Für die flüssigen erneuerbaren Treibstoffe für den Landverkehr könnten die HKN bereits bei der Instrumentenzuweisung (Kompensation der Treibstoffimporteure und CO2-Emissionsvorschriften) entwertet werden. Dies kann somit bereits auf Grosshandelsstufe geschehen. Beide Instrumente brauchen kein Tracking der Mengen bis zum Verbrauch, womit sich die Anzahl der Transaktionen im HKN-System für die Akteure minimiert.
Die HKN für flüssige erneuerbare Brenn- und Treibstoffe können zudem neu innerhalb der Schweiz losgelöst vom der physischen Energiemenge gehandelt werden.

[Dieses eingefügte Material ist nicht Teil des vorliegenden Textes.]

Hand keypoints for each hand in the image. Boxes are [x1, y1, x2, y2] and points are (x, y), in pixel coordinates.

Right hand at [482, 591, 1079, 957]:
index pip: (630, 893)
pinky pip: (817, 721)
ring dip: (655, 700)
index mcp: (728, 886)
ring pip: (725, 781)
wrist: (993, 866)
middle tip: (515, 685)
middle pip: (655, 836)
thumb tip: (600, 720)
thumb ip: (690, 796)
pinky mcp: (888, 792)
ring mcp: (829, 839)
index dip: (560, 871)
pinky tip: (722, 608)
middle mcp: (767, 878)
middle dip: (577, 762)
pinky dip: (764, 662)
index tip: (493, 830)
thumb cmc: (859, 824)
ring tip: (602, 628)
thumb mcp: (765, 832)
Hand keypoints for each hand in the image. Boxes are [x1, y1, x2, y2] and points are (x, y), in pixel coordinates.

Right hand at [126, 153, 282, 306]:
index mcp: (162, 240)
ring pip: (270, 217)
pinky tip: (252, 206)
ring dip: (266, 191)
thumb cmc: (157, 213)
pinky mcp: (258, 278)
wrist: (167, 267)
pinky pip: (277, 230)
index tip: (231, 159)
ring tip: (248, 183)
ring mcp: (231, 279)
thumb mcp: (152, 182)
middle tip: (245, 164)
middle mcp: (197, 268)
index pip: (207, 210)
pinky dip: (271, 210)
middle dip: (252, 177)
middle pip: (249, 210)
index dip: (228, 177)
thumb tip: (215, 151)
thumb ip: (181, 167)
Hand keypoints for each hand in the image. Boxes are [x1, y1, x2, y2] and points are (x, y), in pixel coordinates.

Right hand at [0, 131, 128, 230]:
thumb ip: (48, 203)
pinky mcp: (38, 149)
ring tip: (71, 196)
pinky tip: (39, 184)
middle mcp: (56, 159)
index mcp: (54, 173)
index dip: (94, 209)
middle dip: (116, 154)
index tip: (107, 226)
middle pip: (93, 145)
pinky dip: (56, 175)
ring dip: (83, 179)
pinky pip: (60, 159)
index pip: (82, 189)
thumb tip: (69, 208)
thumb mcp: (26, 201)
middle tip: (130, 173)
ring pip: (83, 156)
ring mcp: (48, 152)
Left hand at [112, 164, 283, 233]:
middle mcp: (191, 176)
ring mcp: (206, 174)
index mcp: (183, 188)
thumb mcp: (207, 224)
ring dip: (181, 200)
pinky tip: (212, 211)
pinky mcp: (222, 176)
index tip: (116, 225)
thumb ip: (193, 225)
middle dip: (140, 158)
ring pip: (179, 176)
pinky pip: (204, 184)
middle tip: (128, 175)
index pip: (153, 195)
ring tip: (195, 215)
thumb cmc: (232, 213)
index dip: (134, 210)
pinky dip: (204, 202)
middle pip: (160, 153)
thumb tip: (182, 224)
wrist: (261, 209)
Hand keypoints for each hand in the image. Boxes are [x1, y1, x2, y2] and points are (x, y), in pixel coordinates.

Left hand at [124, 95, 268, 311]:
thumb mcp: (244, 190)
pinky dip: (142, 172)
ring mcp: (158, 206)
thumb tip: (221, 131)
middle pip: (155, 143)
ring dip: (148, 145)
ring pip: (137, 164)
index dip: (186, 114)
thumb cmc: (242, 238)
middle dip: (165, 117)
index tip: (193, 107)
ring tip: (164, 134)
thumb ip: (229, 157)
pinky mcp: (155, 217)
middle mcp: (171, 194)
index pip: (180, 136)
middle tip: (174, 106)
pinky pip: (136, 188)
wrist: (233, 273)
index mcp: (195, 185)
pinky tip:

Damit wird das System der flüssigen Stoffen dem System der gasförmigen Stoffen angeglichen. Damit entfällt der administrative Aufwand für die Zwischenhändler, ohne dass die zentralen Aufgaben des HKN-Systems (Doppelzählung ausschliessen, Vermarktung ermöglichen) in Frage gestellt werden.
Endkonsumenten müssen sich nicht im HKN-System registrieren; mit der Lieferung an den Endkonsumenten bzw. die Endkonsumentengruppe ist die HKN-Transaktion abgeschlossen.
Muss sich jeder Endkonsument (z.B. Tankstelle, Hausbesitzer) registrieren lassen, um HKNs entwerten zu können? Wie erfolgt dabei die Zuweisung zu den klimapolitischen Instrumenten, z.B. Kompensationspflicht? Muss der Endkonsument die Annahme der HKNs bestätigen (freigeben)?